Youssef Soliman

Personal information
- Born: 10 January 1997 (age 29) Cairo, Egypt
- Height: 1.77 m (5 ft 10 in)
- Weight: 68 kg (150 lb)

Sport
- Country: Egypt
- Turned pro: 2014
- Coached by: Hadrian Stiff; Omar Abdel Aziz
- Retired: Active
- Racquet used: Prince

Men's singles
- Highest ranking: No. 8 (June 2025)
- Current ranking: No. 9 (4 August 2025)
- Title: 6
- Tour final: 8

Medal record
Men's squash
Representing Egypt
World Team Championships
| Gold medal – first place | 2023 Tauranga | Team |

= Youssef Soliman =

Egyptian squash player (born 1997)

Youssef Soliman (يُوسُف سُلَيْمَان; born 10 January 1997) is a professional squash player who represents Egypt.
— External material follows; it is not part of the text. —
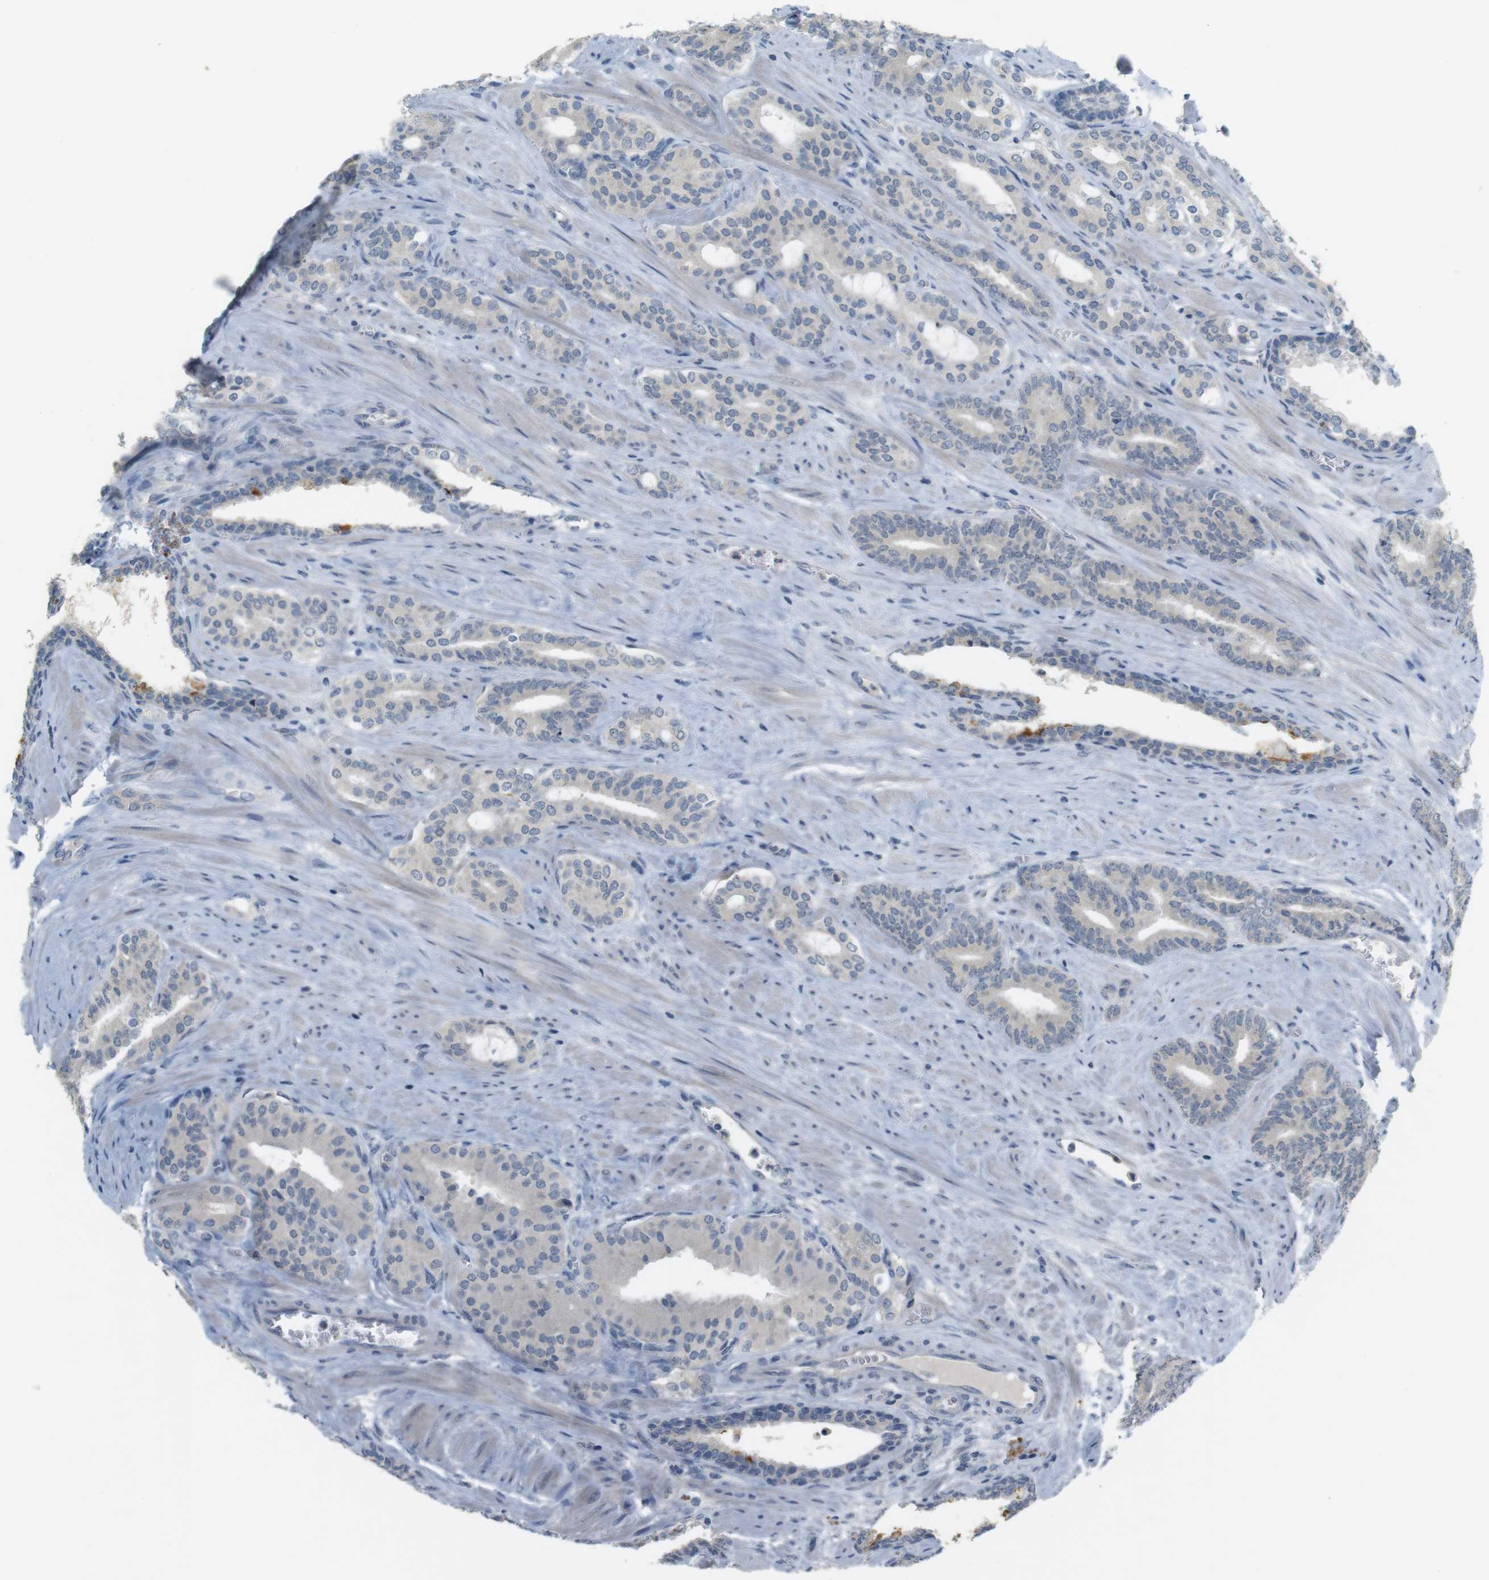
{"staining": {"intensity": "weak", "quantity": "<25%", "location": "cytoplasmic/membranous"}, "tissue": "prostate cancer", "cell_type": "Tumor cells", "image_type": "cancer", "snomed": [{"axis": "morphology", "description": "Adenocarcinoma, Low grade"}, {"axis": "topography", "description": "Prostate"}], "caption": "Tumor cells show no significant positivity in prostate cancer (low-grade adenocarcinoma).", "gene": "MUC5B", "patient": {"sex": "male", "age": 63}}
He is a world team champion and reached a career high world ranking of 10 in December 2024.

== Career ==
Soliman reached a world ranking of World No. 11 in October 2022. He won three titles back to back within a year of turning professional.

In May 2023, he was ranked 12 for the 2023 PSA Men's World Squash Championship, but lost to former world champion Karim Abdel Gawad in the first round. In December 2023, he was part of the Egyptian team that secured the gold medal at the 2023 Men's World Team Squash Championships in New Zealand.

As the number 12 seed at the 2024 PSA Men's World Squash Championship he reached the third round before going out to Mazen Hesham.